As in years past, all 95 Tennessee counties will receive a share of $3.8 million in grants to help stop litter across the state.
Gov. Phil Bredesen and Tennessee Department of Transportation Commissioner Gerald Nicely on Wednesday awarded the grants that must be used for litter pick-up activities and litter prevention education.
Davidson County will receive $163,077, the second-largest share of the nearly $4 million pie. Only Shelby County — at $242,052 — will receive a larger slice.
The funds that each county receives are determined by county road miles and county population in order to ensure an equitable distribution statewide. Funds must be used for litter pick-up activities and litter prevention education. Education funding can be used in a variety of ways, such as sharing litter control awareness with schools, citizens and businesses.
“Each year volunteers pick up almost 25 million pounds of roadside litter in Tennessee alone,” said Bredesen. “Litter is an eye-sore, it’s costly to clean up and it can be harmful to our environment, but it’s totally preventable. These funds will be used by counties across the state to organize their pick-up efforts and conduct educational campaigns to teach children and adults about the importance of keeping Tennessee beautiful.”
Through the litter pick-up program, approximately 25.5 million pounds of roadside litter were picked up on approximately 292,000 miles of county roads, and approximately 45,000 miles of state routes.
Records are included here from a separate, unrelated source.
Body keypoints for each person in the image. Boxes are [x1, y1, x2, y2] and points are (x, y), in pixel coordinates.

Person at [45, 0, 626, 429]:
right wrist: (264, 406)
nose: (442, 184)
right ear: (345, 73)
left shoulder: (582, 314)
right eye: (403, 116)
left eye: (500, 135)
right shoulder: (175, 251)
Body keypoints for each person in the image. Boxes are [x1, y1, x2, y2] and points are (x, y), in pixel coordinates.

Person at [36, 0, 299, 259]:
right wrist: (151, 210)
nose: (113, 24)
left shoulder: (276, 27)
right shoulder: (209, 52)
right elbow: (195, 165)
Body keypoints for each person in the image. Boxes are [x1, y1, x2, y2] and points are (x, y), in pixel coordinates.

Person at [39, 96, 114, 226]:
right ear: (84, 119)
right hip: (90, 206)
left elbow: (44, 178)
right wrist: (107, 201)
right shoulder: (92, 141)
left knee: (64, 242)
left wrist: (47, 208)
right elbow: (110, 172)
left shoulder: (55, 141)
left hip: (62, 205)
Of the trash collected by volunteers, approximately 7.4 million pounds is recycled.
“TDOT awards approximately $3 million each year to help local communities in their efforts to stop litter in Tennessee,” Nicely said. “These funds are obtained through the collection of a specialty tax on the malt beverage and soft drink industry through the Litter Grant Bill which was enacted by the General Assembly in 1981 and are put to use by local communities to prevent litter through education and clean-up activities.”